Direction 1:
Please reproduce the full passage on counseling and grief below, word for word.

1) I told people how I was feeling. Just two people–my coach for fundraising and my old boss from work. They were both kind women I felt safe with. They both encouraged me to go to counseling. Now, I had already had a terrible experience with counseling in college, so I really didn’t want to. But both women recommended counselors they loved, so I called one of them and scheduled an appointment.

2) I went to counseling. This new counselor was different. First session, he sat me down and told me to pull out my notebook and pen to take notes. He explained about attachments and how they can be formed or broken. From birth, every person needs to be taken care of. An infant cries and reaches out its arms by instinct. If someone is there to answer that cry and pick up the baby, that forms an attachment. The baby learns, Someone is here to care for me. We grow up, but we never stop asking the same question: “When I cry and reach out, will you be there for me?” Unfortunately, many people in life teach us that the answer is no. Somewhere along life, I had learned, “The world doesn’t want your tears. Deal with it by yourself.” In counseling, I had to learn what I should have learned as a toddler—if you reach out, the world will reach back.

2) Times of pain and gain. People are knit together in times of pain and times of gain. When you’re sad, you need people. When someone is there for you, you connect to that person, and the world becomes a safe place. That’s why we have funerals. We need people in grief.

The same works for happy. When you’re happy, you need people. When someone shares your joy, you connect to that person, and the world becomes a safe place. That’s why we have weddings and baby showers and graduations. Whatever emotion we experience, we need people there to experience it with us.

I didn’t know what grief was. I didn’t know that all my feelings were good and healthy. I thought something was wrong with me. But it’s good to grieve loss. It’s necessary.

Exercise materials:
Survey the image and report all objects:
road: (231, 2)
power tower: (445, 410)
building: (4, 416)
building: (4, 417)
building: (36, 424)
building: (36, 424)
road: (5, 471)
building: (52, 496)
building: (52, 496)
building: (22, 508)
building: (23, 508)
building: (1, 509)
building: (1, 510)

...

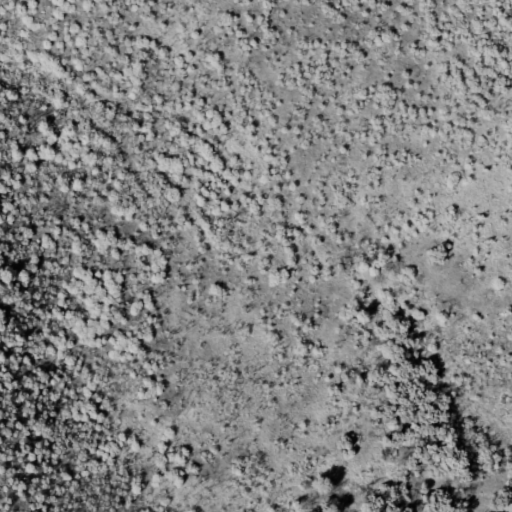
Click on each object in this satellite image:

--

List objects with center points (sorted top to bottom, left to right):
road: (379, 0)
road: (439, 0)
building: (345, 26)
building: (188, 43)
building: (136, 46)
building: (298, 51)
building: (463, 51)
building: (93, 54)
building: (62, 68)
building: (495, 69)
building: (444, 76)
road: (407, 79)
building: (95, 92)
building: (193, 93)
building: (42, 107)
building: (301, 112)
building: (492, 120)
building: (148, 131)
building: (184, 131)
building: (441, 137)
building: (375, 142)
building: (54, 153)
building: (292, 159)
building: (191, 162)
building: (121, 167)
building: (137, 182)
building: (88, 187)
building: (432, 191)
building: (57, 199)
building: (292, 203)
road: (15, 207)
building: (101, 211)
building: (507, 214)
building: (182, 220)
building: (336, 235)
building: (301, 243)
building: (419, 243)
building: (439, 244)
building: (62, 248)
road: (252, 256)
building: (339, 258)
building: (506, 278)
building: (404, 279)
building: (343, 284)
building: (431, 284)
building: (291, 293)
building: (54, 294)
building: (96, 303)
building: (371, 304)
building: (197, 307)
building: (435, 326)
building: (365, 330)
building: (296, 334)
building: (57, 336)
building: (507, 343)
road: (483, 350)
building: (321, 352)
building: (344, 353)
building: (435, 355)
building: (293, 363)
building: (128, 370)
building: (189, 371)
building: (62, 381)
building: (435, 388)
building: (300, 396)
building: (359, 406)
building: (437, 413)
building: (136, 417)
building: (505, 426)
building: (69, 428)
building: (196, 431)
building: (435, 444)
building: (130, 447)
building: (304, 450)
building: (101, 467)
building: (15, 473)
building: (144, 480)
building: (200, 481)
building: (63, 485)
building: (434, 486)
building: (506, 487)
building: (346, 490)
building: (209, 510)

Direction 2:
Report every line of the entries above that contains the word "road".

Correct result 1:
1) I told people how I was feeling. Just two people–my coach for fundraising and my old boss from work. They were both kind women I felt safe with. They both encouraged me to go to counseling. Now, I had already had a terrible experience with counseling in college, so I really didn’t want to. But both women recommended counselors they loved, so I called one of them and scheduled an appointment.

2) I went to counseling. This new counselor was different. First session, he sat me down and told me to pull out my notebook and pen to take notes. He explained about attachments and how they can be formed or broken. From birth, every person needs to be taken care of. An infant cries and reaches out its arms by instinct. If someone is there to answer that cry and pick up the baby, that forms an attachment. The baby learns, Someone is here to care for me. We grow up, but we never stop asking the same question: “When I cry and reach out, will you be there for me?” Unfortunately, many people in life teach us that the answer is no. Somewhere along life, I had learned, “The world doesn’t want your tears. Deal with it by yourself.” In counseling, I had to learn what I should have learned as a toddler—if you reach out, the world will reach back.

2) Times of pain and gain. People are knit together in times of pain and times of gain. When you’re sad, you need people. When someone is there for you, you connect to that person, and the world becomes a safe place. That’s why we have funerals. We need people in grief.

The same works for happy. When you’re happy, you need people. When someone shares your joy, you connect to that person, and the world becomes a safe place. That’s why we have weddings and baby showers and graduations. Whatever emotion we experience, we need people there to experience it with us.

I didn’t know what grief was. I didn’t know that all my feelings were good and healthy. I thought something was wrong with me. But it’s good to grieve loss. It’s necessary.

Correct result 2:
road: (231, 2)
road: (5, 471)
road: (379, 0)
road: (439, 0)
road: (407, 79)
road: (15, 207)
road: (252, 256)
road: (483, 350)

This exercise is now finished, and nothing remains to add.